Start of SELECTED EXCERPT
World War I rocked. It’s not like the population of Europe was actually decimated, or the world thrown into political upheaval that it’s never fully recovered from. Millions of men didn’t really claw through the rest of their lives, battling the scars left by poison gas and shell shock. No, the real story of WWI is one of teenage heartthrobs strutting around in designer-made period costumes, and flying brightly decorated airplanes through dazzling explosions that don’t hurt main characters. Or at least that’s the impression you get from Flyboys.

Actually, if you were to watch films made during WWI, you might think the same thing. WWI fighter pilots were made celebrities and national heroes. In reality, the airplane contributed precious little to the outcome of the war, which was won on the ground. But there’s nothing entertaining about watching a man starve and freeze in a mud-hole until he’s blown to bits by a shell fired by unseen enemies. So let’s crank the propellers and fire up Flyboys!

For all my cynicism, this is a genuinely entertaining movie. The story of Americans who volunteered for the French military, it has every cliché in the book. James Franco stars as Cocky Young Guy who joins up because he thinks it would be fun to fly airplanes. Martin Henderson plays Grizzled Veteran. “Let me guess: you’re here because you thought it’d be fun to fly airplanes.” They have all the standard dialogue.

Veteran: You realize if you die here, your family name dies with you.

Yes, Franco's plane is mostly canvass, and yes, he flew through that blaze, and yes, he's fine.

Young Guy: Psh. I don’t plan on dyin’.

Veteran: None of the guys in the squadron cemetery did either.

Young Guy: Psh.

The two then fly deadly missions together. In between them, Young Guy woos Indigenous Girl (Jennifer Decker) while he should be training. She starts counting the planes every time his squadron flies out and flies back. Eventually, he has to save her from some German foot soldiers. To do this, he steals a plane from the squadron hanger. He is therefore sent up for military discipline, until his French commanding officer (ever notice how there’s never a French guy in a movie that’s not played by Jean Reno?) conveniently looses the paper work and slips him a medal.
End of SELECTED EXCERPT
**BRIEF**: Resume the Flyboys review from its last sentence and keep writing it in the same voice.
Start of RECORD EXTRACTS
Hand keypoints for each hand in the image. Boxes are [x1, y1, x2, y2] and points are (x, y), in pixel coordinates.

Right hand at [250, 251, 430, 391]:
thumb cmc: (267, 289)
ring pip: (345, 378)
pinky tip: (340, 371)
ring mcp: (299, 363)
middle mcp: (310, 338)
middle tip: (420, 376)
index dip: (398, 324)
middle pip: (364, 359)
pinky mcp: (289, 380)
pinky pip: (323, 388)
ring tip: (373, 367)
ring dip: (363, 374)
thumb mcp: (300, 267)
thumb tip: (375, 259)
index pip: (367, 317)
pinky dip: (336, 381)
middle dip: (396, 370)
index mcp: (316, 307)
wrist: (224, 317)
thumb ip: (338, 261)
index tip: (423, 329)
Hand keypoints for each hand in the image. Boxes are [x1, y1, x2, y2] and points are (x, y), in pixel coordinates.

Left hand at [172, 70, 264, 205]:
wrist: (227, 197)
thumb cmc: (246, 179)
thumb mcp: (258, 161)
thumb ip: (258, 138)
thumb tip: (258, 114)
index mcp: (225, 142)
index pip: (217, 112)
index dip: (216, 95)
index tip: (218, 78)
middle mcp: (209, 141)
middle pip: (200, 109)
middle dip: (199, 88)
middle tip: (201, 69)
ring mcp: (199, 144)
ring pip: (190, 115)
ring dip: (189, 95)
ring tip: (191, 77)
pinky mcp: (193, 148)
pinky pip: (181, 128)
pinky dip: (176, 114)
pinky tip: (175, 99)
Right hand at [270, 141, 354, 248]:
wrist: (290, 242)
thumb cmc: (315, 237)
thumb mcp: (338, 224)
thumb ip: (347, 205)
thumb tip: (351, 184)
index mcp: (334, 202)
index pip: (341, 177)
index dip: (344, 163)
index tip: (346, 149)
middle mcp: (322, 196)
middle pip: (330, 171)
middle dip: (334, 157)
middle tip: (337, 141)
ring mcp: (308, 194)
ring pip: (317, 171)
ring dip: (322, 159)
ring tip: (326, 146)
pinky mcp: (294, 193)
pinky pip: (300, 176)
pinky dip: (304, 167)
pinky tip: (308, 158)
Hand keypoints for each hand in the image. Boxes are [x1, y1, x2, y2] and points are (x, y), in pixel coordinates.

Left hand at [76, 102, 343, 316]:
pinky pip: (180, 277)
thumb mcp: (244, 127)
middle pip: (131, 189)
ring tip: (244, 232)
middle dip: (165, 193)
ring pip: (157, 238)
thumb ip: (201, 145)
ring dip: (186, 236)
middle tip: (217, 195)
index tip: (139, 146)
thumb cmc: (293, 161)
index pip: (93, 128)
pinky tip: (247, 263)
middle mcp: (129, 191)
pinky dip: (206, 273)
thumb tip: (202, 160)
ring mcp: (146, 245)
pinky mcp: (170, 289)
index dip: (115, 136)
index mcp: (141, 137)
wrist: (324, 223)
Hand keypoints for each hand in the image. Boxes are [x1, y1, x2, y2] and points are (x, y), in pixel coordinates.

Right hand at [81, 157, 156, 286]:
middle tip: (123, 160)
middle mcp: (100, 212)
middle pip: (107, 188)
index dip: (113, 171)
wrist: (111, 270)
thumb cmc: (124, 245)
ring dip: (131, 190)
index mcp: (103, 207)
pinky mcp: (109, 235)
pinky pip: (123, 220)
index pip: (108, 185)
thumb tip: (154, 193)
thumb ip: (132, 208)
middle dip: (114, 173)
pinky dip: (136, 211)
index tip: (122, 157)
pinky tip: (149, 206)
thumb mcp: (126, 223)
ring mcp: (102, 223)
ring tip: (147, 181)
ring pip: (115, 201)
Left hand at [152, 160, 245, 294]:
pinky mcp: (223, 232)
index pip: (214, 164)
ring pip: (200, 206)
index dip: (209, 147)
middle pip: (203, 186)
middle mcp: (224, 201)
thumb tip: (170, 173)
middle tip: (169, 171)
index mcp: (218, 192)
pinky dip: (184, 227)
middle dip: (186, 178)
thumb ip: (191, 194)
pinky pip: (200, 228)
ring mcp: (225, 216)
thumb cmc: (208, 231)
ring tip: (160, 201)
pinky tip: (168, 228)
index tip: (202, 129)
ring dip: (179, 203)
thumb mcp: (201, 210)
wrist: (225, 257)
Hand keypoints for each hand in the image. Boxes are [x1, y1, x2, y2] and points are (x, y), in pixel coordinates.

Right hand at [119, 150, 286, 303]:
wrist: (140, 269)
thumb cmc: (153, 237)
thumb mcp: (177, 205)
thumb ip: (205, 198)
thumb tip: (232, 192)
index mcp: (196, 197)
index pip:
End of RECORD EXTRACTS
Start of RECORD EXTRACTS
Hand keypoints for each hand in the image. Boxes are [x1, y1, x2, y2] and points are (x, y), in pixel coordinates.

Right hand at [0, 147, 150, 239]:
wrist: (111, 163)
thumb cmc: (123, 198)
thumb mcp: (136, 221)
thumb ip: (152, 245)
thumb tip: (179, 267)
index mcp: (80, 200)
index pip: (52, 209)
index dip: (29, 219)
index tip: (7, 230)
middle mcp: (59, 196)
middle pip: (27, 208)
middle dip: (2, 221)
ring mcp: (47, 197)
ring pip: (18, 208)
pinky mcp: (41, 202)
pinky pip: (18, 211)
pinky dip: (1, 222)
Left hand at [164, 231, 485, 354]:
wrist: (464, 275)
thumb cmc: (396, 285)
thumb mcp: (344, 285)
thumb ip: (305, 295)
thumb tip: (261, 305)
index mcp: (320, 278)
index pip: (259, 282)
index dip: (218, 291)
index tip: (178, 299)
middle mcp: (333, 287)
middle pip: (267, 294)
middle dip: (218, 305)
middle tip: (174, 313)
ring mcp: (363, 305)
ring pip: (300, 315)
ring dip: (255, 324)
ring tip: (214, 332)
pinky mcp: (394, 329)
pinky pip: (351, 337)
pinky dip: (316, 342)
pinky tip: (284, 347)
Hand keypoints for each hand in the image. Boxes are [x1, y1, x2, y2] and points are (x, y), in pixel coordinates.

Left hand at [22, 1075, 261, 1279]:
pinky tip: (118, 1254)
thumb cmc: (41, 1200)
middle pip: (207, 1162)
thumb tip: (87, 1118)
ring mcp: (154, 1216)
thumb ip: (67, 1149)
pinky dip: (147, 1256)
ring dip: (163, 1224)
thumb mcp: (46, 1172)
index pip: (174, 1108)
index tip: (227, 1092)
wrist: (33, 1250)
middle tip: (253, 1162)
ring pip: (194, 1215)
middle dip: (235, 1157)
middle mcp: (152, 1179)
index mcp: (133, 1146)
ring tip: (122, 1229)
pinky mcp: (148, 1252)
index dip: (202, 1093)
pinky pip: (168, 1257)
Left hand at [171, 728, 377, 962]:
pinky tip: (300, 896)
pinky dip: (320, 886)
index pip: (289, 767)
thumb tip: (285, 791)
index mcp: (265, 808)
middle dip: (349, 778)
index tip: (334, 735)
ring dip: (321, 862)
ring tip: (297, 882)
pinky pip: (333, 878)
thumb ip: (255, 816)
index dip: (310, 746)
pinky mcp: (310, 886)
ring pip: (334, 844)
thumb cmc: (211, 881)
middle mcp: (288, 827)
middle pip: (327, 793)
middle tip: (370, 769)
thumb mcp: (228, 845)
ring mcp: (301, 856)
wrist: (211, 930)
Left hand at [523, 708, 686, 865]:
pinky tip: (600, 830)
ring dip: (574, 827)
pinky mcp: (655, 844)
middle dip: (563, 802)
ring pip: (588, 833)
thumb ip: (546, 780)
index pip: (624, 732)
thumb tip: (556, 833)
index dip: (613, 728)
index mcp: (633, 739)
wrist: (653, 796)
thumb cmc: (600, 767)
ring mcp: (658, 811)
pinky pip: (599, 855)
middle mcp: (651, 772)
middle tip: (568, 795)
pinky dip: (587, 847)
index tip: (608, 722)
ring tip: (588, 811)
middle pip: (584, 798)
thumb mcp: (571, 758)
End of RECORD EXTRACTS
Start of RECORD EXTRACTS
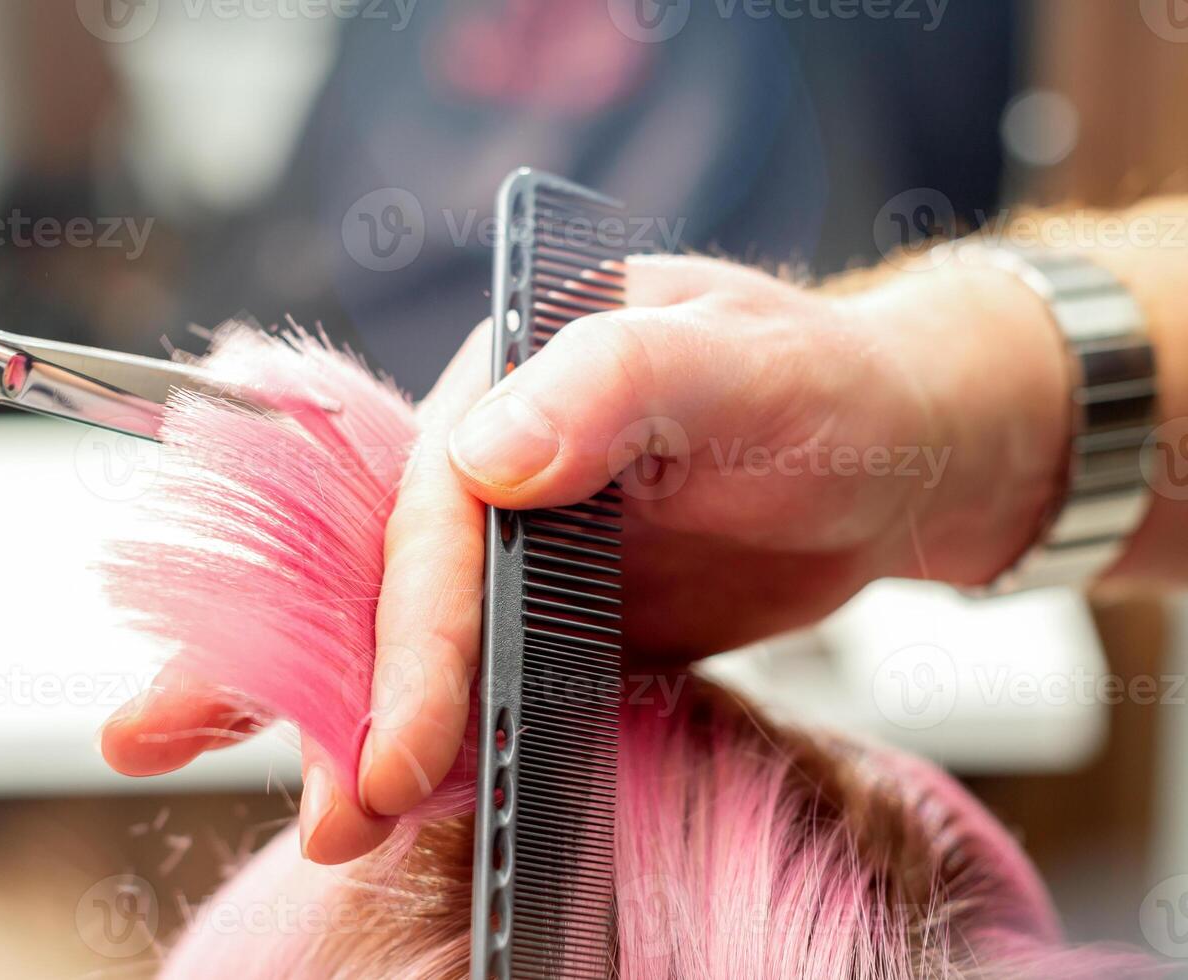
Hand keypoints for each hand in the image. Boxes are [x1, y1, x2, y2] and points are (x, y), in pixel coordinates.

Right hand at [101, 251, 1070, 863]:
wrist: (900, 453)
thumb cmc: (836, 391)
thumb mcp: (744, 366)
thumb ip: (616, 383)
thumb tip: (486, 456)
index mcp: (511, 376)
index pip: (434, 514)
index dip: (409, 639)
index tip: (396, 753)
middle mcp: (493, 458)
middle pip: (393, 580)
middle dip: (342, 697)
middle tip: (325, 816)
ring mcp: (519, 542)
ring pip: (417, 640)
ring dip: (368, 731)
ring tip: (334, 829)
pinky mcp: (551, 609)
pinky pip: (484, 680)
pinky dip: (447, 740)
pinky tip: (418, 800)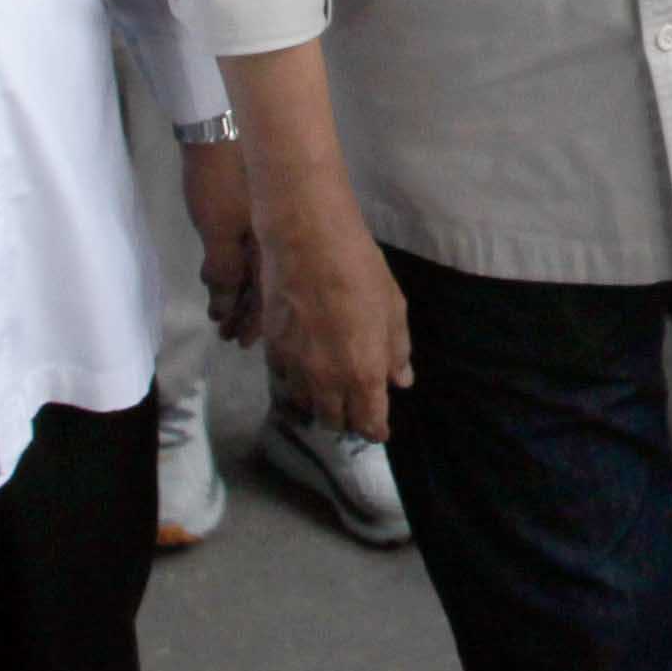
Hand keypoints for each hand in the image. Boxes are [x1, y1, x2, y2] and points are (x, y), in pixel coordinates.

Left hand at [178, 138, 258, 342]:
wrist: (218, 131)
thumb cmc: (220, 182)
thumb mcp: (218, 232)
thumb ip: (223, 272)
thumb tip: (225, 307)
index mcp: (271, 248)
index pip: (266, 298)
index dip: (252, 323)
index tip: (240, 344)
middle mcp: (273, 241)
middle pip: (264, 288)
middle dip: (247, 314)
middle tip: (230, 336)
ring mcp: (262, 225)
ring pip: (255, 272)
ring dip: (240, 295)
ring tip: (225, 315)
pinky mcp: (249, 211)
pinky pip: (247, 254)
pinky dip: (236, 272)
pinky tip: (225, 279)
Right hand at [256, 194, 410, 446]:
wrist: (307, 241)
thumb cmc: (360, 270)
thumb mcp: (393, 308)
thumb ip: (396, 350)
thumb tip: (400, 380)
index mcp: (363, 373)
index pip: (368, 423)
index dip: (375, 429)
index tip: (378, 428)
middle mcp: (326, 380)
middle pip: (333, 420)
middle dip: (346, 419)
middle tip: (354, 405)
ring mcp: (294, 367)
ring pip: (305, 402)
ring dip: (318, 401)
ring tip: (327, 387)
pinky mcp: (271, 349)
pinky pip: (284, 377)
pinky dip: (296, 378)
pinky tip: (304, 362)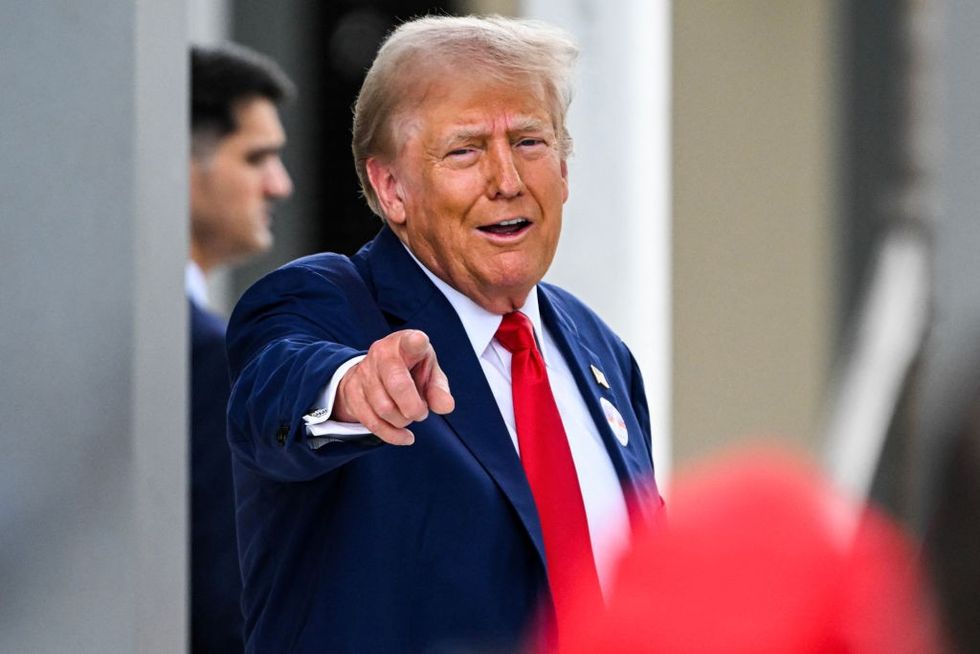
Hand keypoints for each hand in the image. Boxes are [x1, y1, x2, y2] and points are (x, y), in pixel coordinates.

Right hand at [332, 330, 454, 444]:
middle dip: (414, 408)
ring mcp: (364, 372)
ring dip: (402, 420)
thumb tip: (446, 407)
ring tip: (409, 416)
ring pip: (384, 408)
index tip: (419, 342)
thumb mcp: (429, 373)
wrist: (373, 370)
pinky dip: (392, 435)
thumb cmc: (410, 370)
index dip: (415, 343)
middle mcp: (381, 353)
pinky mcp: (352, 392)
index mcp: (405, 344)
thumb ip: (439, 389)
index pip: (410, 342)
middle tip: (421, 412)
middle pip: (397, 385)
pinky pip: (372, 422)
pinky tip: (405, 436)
End of RECORD EXTRACTS
**EXERCISE OUTPUT**:
Meanwhile, Veteran, an aviation progeny with over 20 kills, is driven to fly extra missions to hunt down the Germans that killed all of his friends. He is haunted by the specter of his last remaining adversary, Smirking Face with no Dialogue (Gunnar Winberg). In their eventual confrontation, the Face kills him, so who goes toe-to-toe with the Face at the climax? I’ll give you three guesses and the first two don’t count.

The cast of war movie cut-outs is rounded out by Philip Winchester as War Hero’s Son Who Can’t Fill the Shoes (from Lincoln Nebraska, I might add), Abdul Salis as Angry Black Guy, Tyler Labine as Racist Guy, and Michael Jibson as Religious Guy. Together they fly through all the standard scenarios, involving daring dogfights, civilians in need of rescue, and eeeeevil Germans. The fuselage of this movie is riddled with clichés from nose to tail, but it’s one of those movies that show you why the clichés exist – because they work! It’s easy to thrill to the dogfights and lose yourself in this one until you forget your troubles. Yes, you’ll predict everything that happens in the movie, but you’ll still care about the characters (even if you forget their names). I could say that this film is an insult to the millions who suffered and sacrificed during the Great War, but that would be a cliché in itself. Rent it tonight, make some pop corn, and see what you’ve been missing out on.